— BEGIN Selected extract —

[Mpi-22] Memory footprint concern

Underwood, Keith D keith.d.underwood at [hidden]
Fri May 9 21:59:05 CDT 2008


I think Alexander hit on the answer to this:  how is the user to know
what is going to offer an implementation some advantage?  What may look
like it could offer a lot of benefit from a users perspective (ready
send) could be considered low priority by the implementer.  Especially
in the constrained environments example, every implementer for a
constrained environment could have a different perception of what they
can make fast and small.  So, an application that runs fine on a Cell
SPE could blow up the code memory footprint on a Clearspeed.  This is
ultimately bad for the user.  That is to say nothing of the dynamic
memory footprint, which I am sure an implementer could trim with
appropriate guarantees.

 

I'm not sure official subsetting is the right answer or what the right
approach for getting that functionality would be, but I am pretty sure
that MPI on a Cell SPE is going to be a subset - whether it is official
or not :-)

— END Selected extract —

_Written task 1_:
Answer from the message on memory footprint:
(a) What feature is named as something that could look highly beneficial from a user's perspective?
(b) On which hardware could an application's code memory footprint blow up?
(c) Who wrote the message, and on what date?
_Written task 2_:
Duplicate the message on memory footprint word for word, starting at "I think Alexander" and ending at "appropriate guarantees.".
The listing that follows is separate material, unrelated to the message.

— BEGIN Supplied material —

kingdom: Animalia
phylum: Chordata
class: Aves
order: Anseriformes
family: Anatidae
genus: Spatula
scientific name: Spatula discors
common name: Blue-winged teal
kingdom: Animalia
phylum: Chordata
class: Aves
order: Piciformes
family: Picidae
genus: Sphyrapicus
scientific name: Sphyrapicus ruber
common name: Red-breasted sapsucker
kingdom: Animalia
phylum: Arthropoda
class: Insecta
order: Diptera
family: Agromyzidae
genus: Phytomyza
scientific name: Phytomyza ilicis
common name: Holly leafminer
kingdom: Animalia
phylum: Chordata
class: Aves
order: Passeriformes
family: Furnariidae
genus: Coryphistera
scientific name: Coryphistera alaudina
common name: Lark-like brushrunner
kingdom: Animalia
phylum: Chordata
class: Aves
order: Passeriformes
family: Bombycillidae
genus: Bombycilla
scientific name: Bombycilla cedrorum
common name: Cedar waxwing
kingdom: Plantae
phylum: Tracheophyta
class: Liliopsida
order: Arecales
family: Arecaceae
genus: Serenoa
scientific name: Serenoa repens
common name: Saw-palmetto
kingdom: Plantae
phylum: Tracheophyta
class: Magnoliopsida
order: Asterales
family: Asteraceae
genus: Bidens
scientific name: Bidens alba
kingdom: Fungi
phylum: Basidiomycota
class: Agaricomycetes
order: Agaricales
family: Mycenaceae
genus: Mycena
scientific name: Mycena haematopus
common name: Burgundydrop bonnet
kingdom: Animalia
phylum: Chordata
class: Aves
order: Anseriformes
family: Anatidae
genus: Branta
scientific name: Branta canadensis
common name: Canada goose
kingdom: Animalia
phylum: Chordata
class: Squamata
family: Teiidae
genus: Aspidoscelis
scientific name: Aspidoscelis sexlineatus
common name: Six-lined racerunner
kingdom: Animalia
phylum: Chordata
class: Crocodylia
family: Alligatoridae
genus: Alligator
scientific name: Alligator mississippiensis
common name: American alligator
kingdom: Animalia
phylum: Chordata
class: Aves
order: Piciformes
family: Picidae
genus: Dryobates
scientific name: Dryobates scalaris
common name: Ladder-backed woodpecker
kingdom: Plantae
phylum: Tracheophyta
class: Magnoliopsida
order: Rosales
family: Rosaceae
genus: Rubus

— END Supplied material —

_Response 1_:
(a) Ready send.
(b) On a Clearspeed.
(c) Keith D Underwood, on Friday, May 9, 2008.

_Response 2_:
I think Alexander hit on the answer to this:  how is the user to know
what is going to offer an implementation some advantage?  What may look
like it could offer a lot of benefit from a users perspective (ready
send) could be considered low priority by the implementer.  Especially
in the constrained environments example, every implementer for a
constrained environment could have a different perception of what they
can make fast and small.  So, an application that runs fine on a Cell
SPE could blow up the code memory footprint on a Clearspeed.  This is
ultimately bad for the user.  That is to say nothing of the dynamic
memory footprint, which I am sure an implementer could trim with
appropriate guarantees.